Rapier presented Web10G and its applications for enhancing scientific workflow at several major symposia in 2014, including serving as an invited speaker at the Chinese American Networking Symposium at New York University and Internet2’s I2 Tech Exchange in Indianapolis. At the latter, he also introduced Insight, a new interface that allows users to visualize their network connections, easily identify poorly performing connections and to submit Web10G data to administrators to aid in diagnostics.
PSC EDUCATION: BUHL INTERIM REPORT IS OCCASION TO TAKE STOCK
PSC’s interim report to the Henry C. Frick Fund of the Buhl Foundation, submitted halfway through a three year grant, provided an opportunity to take stock of the center’s ongoing Innovative Approaches to STEM Education (IASE) program.
IASE is built on prior PSC programs in “computational reasoning,” the use of modeling and simulation tools as well as pedagogical models. The program is using computational reasoning to help high school science and math teachers introduce their students to computational tools and to use those tools to teach course content. PSC developed the Computation and Science for Teachers (CAST) program based on tools developed by the Maryland Virtual High School and, with funding from the DSF Charitable Foundation, created a Professional Development program for teachers (available online at https://www.psc.edu/index.php/resources-for-educators/cast).
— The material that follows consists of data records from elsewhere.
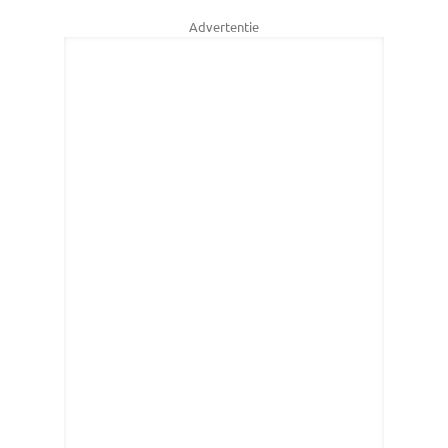
Advertentie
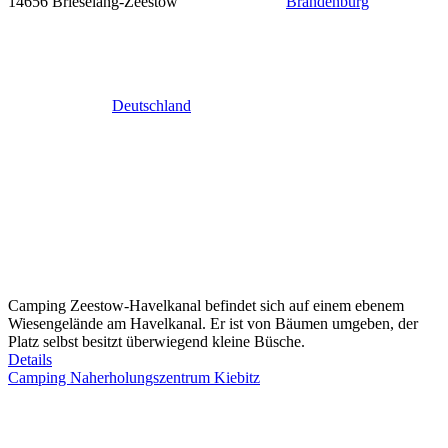
14656 Brieselang-Zeestow
Brandenburg
Deutschland
Camping Zeestow-Havelkanal befindet sich auf einem ebenem
Wiesengelände am Havelkanal. Er ist von Bäumen umgeben, der
Platz selbst besitzt überwiegend kleine Büsche.
Details
Camping Naherholungszentrum Kiebitz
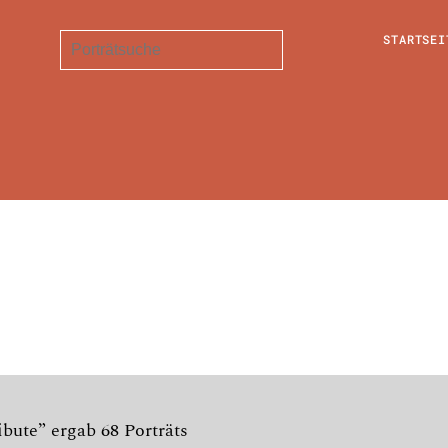
STARTSEI
bute” ergab 68 Porträts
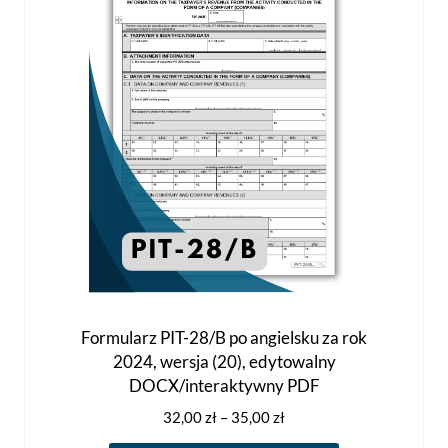
wybrać
na
stronie
produktu
Formularz PIT-28/B po angielsku za rok
2024, wersja (20), edytowalny
DOCX/interaktywny PDF
Zakres
32,00
zł
–
35,00
zł
cen:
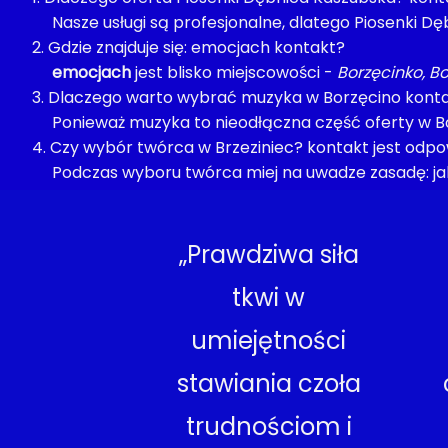
Nasze usługi są profesjonalne, dlatego Piosenki D
2. Gdzie znajduje się: emocjach kontakt?
emocjach
jest blisko miejscowości -
Borzęcinko, Bo
3. Dlaczego warto wybrać muzyka w Borzęcino konta
Ponieważ muzyka to nieodłączna część oferty w Bo
4. Czy wybór twórca w Brzeziniec? kontakt jest odpo
Podczas wyboru twórca miej na uwadze zasadę: jak
„Prawdziwa siła
tkwi w
umiejętności
stawiania czoła
trudnościom i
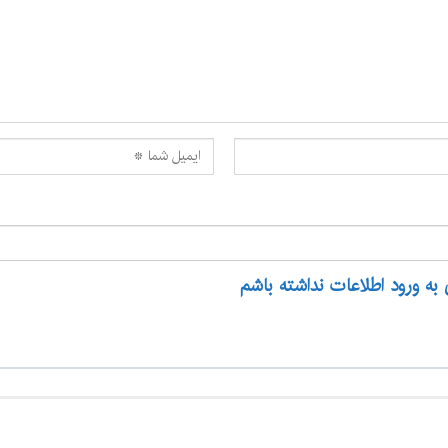
 به ورود اطلاعات نداشته باشم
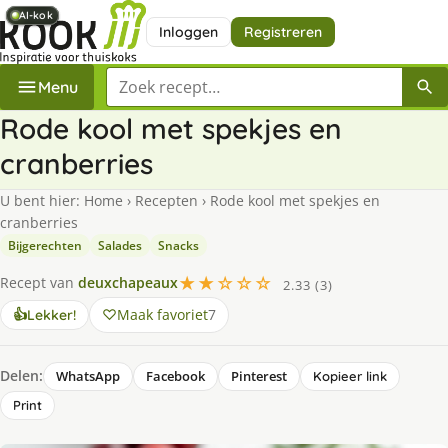
AI-kok
AI-kok
AI-kok
AI-kok
Inloggen
Registreren
Zoek een recept
Menu
Rode kool met spekjes en
cranberries
U bent hier:
Home
›
Recepten
›
Rode kool met spekjes en
cranberries
Bijgerechten
Salades
Snacks
★★☆☆☆
Recept van
deuxchapeaux
2.33 (3)
Maak favoriet
7
👍
Lekker!
Delen:
WhatsApp
Facebook
Pinterest
Kopieer link
Print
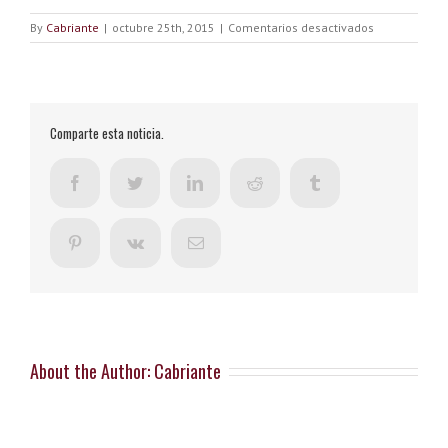
en
By
Cabriante
|
octubre 25th, 2015
|
Comentarios desactivados
Confirmación
de
suscripción
Comparte esta noticia.
Facebook
Twitter
LinkedIn
Reddit
Tumblr
Pinterest
Vk
Email
About the Author:
Cabriante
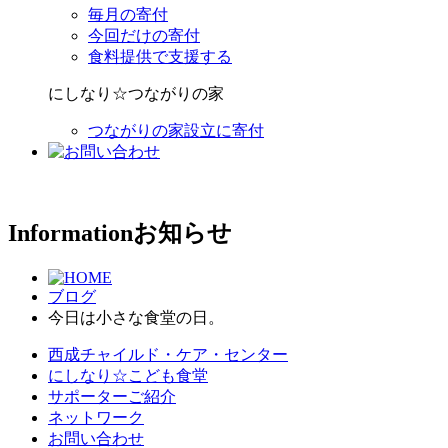
毎月の寄付
今回だけの寄付
食料提供で支援する
にしなり☆つながりの家
つながりの家設立に寄付
Information
お知らせ
ブログ
今日は小さな食堂の日。
西成チャイルド・ケア・センター
にしなり☆こども食堂
サポーターご紹介
ネットワーク
お問い合わせ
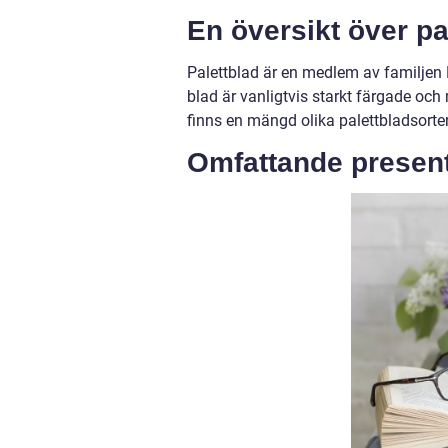
En översikt över pa
Palettblad är en medlem av familjen 
blad är vanligtvis starkt färgade och
finns en mängd olika palettbladsorter
Omfattande present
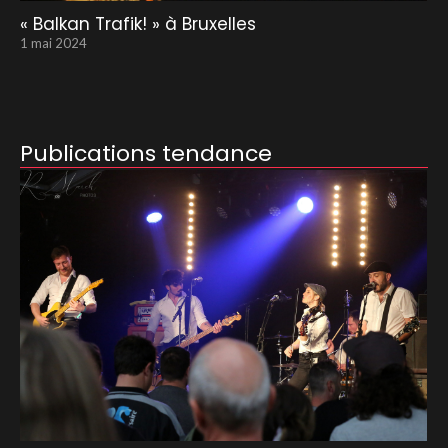
« Balkan Trafik! » à Bruxelles
1 mai 2024
Publications tendance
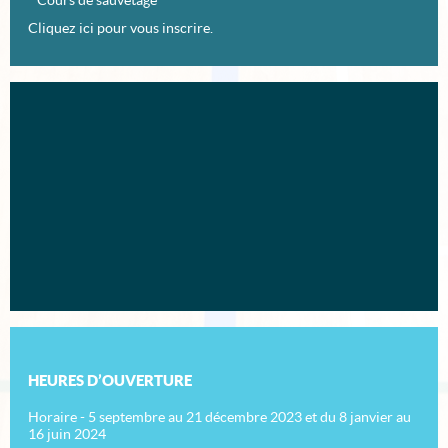
* Cours de sauvetage
Cliquez ici pour vous inscrire.
HEURES D’OUVERTURE
Horaire - 5 septembre au 21 décembre 2023 et du 8 janvier au
16 juin 2024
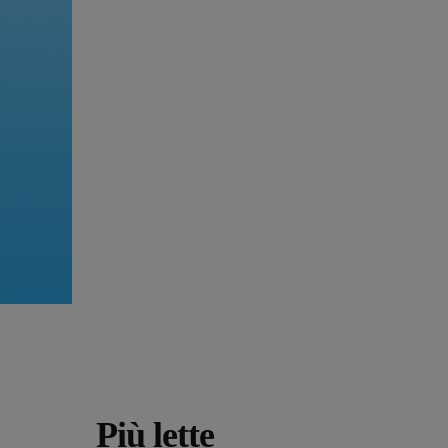
Più lette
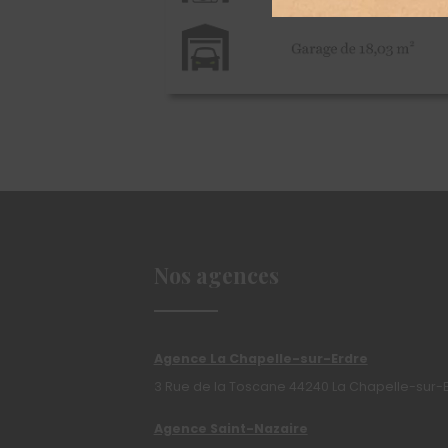
Nos agences
Agence La Chapelle-sur-Erdre
3 Rue de la Toscane 44240 La Chapelle-sur-
Agence Saint-Nazaire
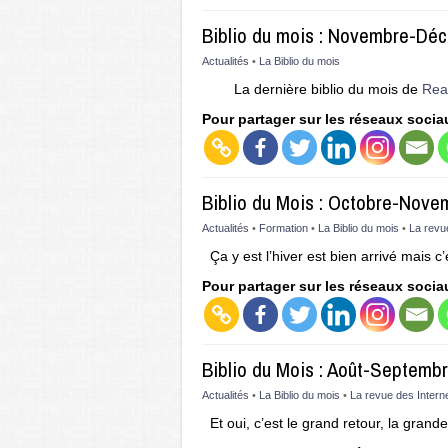
Biblio du mois : Novembre-Dé
Actualités
•
La Biblio du mois
La dernière biblio du mois de
Rea
Pour partager sur les réseaux socia
Biblio du Mois : Octobre-Nov
Actualités
•
Formation
•
La Biblio du mois
•
La revu
Ça y est l’hiver est bien arrivé mais c
Pour partager sur les réseaux socia
Biblio du Mois : Août-Septemb
Actualités
•
La Biblio du mois
•
La revue des Intern
Et oui, c’est le grand retour, la grand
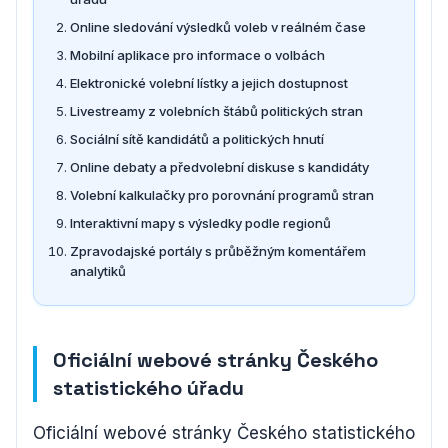
Online sledování výsledků voleb v reálném čase
Mobilní aplikace pro informace o volbách
Elektronické volební lístky a jejich dostupnost
Livestreamy z volebních štábů politických stran
Sociální sítě kandidátů a politických hnutí
Online debaty a předvolební diskuse s kandidáty
Volební kalkulačky pro porovnání programů stran
Interaktivní mapy s výsledky podle regionů
Zpravodajské portály s průběžným komentářem
analytiků
Oficiální webové stránky Českého
statistického úřadu
Oficiální webové stránky Českého statistického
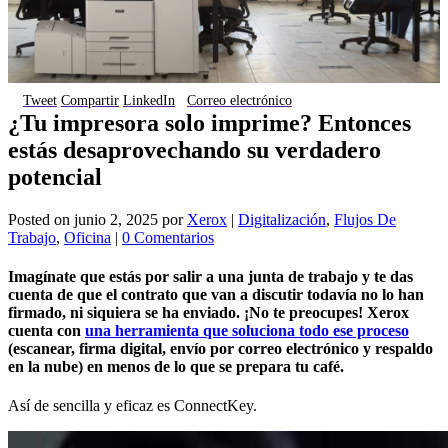
Tweet
Compartir
LinkedIn
Correo electrónico
¿Tu impresora solo imprime? Entonces
estás desaprovechando su verdadero
potencial
Posted on
junio 2, 2025
por
Xerox
|
Digitalización
,
Flujos De
Trabajo
,
Oficina
|
0 Comentarios
Imagínate que estás por salir a una junta de trabajo y te das
cuenta de que el contrato que van a discutir todavía no lo han
firmado, ni siquiera se ha enviado. ¡No te preocupes! Xerox
cuenta con
una herramienta que soluciona todo ese proceso
(escanear, firma digital, envío por correo electrónico y respaldo
en la nube) en menos de lo que se prepara tu café.
Así de sencilla y eficaz es ConnectKey.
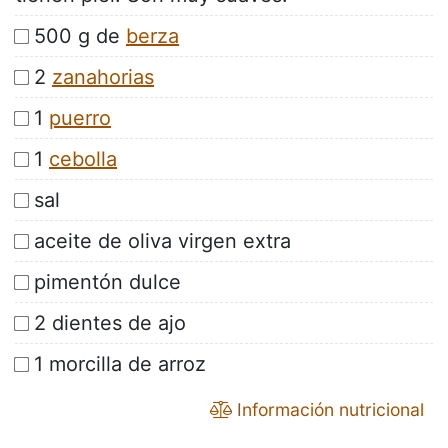
500 g de
berza
2
zanahorias
1
puerro
1
cebolla
sal
aceite de oliva virgen extra
pimentón dulce
2 dientes de ajo
1 morcilla de arroz
Información nutricional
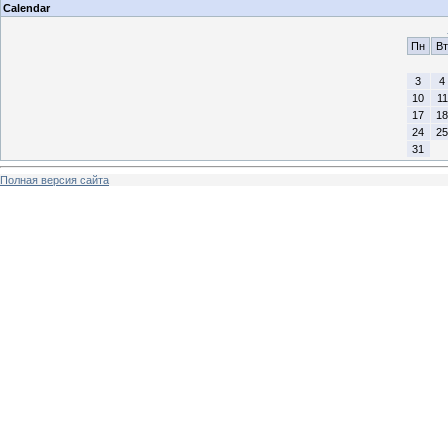
Calendar
Пн
Вт
3
4
10
11
17
18
24
25
31
Полная версия сайта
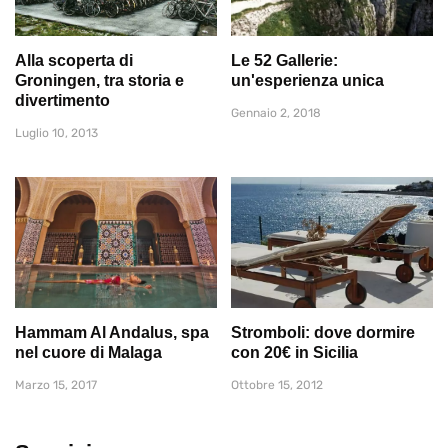
Alla scoperta di
Le 52 Gallerie:
Groningen, tra storia e
un'esperienza unica
divertimento
Gennaio 2, 2018
Luglio 10, 2013
Hammam Al Andalus, spa
Stromboli: dove dormire
nel cuore di Malaga
con 20€ in Sicilia
Marzo 15, 2017
Ottobre 15, 2012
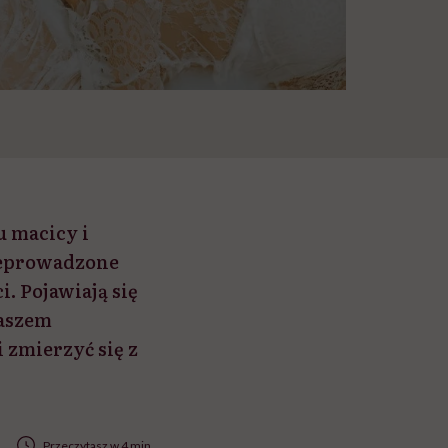
u macicy i
zeprowadzone
. Pojawiają się
kaszem
 zmierzyć się z
Przeczytasz w 4 min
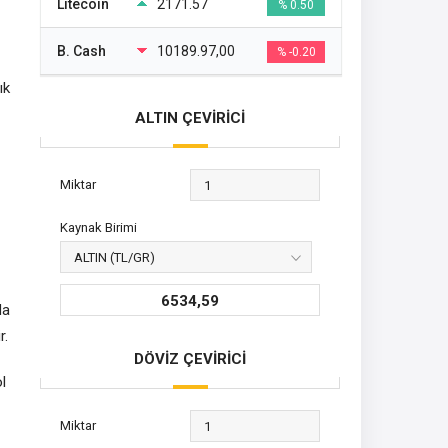
Litecoin
2171.57
% 0.50
B. Cash
10189.97,00
% -0.20
ık
ALTIN ÇEVİRİCİ
Miktar
Kaynak Birimi
6534,59
a
r.
DÖVİZ ÇEVİRİCİ
ol
Miktar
The three-year 2012 Buhl grant continued CAST as IASE, combining its resources with those developed by PSC’s Better Educators of Science for Tomorrow (BEST) program, which helps high school teachers incorporate computational tools into their biology curricula, and PSC’s CMIST (Computational Modules in Science Teaching) program, which brings innovative science tutorials into secondary school classrooms, focusing on integrative computational biology, physiology and biophysics.
In the first phase of the program, PSC worked with teachers from the Pittsburgh School for the Creative and Performing Arts and the Pittsburgh Science and Technology Academy. A 2013 “Summer Institute” held at PSC brought teachers from these schools together to discuss and address STEM teaching challenges and introduced computational reasoning and the first modeling tool from CAST, interactive Microsoft Excel spreadsheets. Last year’s Summer Institute opened IASE to more teachers from other Pittsburgh-area schools. Topics continued the exploration of both computational reasoning by introducing agent-based modeling in NetLogo and other simulation resources available over the Internet. The 2015 Summer Institute will focus on the last of the CAST modeling tools, the Vensim software, an industry-standard software package for creating computer simulations (http://vensim.com). Another focus will be the dual challenge faced by teachers: a standardized-test-oriented curriculum that makes incorporating new computational tools difficult, along with new written standards requiring such tools.
Future work will concentrate on developing pilot programs for introducing computational tools into curricula, comparing pilot schools with those without such programs.